## DIRECTIVE:
Identify each line below containing the string "ванной" and copy it.

START PROVIDED ENTRIES

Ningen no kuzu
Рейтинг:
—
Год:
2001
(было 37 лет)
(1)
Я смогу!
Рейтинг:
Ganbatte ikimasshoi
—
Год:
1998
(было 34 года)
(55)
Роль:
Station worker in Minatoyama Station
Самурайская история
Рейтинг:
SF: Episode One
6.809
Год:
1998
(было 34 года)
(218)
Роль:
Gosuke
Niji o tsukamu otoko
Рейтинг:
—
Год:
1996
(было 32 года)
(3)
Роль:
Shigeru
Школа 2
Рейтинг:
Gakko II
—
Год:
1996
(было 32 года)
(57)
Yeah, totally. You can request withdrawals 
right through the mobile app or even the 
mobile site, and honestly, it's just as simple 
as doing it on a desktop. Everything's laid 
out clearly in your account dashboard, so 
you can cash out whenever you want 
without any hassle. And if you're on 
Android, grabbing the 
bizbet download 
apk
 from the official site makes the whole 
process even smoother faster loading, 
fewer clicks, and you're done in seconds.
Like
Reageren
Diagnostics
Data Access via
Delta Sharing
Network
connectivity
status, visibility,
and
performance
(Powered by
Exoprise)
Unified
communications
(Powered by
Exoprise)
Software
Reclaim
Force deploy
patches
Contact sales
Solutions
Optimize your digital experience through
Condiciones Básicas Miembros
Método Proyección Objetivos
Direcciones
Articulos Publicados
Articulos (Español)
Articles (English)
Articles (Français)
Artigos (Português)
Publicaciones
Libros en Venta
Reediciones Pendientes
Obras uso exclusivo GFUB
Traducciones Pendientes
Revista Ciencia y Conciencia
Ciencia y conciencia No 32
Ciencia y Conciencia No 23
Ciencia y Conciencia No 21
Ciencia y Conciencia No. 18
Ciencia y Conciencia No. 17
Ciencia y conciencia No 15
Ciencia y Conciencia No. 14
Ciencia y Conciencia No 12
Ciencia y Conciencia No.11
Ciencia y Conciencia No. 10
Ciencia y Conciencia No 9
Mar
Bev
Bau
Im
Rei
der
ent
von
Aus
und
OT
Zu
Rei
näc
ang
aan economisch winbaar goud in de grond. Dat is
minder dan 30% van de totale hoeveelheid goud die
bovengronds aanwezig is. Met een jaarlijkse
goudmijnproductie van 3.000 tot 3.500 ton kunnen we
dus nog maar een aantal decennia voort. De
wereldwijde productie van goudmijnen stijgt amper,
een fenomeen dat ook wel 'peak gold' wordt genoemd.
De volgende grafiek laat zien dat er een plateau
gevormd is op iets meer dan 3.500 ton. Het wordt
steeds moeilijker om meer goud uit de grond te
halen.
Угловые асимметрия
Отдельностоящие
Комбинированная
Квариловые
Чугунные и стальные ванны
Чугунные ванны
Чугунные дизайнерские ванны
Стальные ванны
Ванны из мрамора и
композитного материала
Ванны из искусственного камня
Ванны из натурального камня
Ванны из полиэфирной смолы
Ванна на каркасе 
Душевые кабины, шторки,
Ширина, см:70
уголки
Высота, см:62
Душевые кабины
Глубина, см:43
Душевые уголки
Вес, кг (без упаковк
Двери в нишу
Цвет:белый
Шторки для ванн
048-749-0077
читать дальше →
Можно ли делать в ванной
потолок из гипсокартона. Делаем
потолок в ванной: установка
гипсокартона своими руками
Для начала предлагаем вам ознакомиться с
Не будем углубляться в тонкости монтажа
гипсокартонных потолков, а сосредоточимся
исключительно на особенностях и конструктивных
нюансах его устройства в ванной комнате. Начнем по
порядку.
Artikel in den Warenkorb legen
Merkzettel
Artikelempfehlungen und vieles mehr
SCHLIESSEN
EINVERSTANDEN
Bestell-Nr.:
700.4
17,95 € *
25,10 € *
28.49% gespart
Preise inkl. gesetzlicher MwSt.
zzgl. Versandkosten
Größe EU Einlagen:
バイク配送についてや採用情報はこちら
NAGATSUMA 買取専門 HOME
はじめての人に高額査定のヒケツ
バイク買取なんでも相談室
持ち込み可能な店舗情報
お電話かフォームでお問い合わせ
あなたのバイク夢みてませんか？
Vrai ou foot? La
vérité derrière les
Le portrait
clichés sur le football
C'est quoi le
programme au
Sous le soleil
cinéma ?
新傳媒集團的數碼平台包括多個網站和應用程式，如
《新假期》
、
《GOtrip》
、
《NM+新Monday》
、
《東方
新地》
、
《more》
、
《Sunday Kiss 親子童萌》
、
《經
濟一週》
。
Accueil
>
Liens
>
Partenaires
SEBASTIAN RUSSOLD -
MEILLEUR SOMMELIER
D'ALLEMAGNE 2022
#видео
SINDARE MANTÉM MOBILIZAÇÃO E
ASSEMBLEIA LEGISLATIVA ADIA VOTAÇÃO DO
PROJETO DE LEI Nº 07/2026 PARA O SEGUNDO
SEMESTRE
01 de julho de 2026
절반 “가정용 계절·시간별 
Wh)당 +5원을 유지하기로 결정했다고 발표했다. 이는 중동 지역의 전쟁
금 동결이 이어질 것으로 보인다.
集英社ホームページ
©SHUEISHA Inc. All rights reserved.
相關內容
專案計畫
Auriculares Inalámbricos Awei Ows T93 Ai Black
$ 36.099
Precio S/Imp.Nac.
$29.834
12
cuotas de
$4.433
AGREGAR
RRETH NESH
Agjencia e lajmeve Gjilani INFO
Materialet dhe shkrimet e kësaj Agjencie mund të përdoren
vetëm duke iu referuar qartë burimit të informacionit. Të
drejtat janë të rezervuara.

END PROVIDED ENTRIES

## SOLUTION:
Можно ли делать в ванной
потолок в ванной: установка
нюансах его устройства в ванной комнате. Начнем по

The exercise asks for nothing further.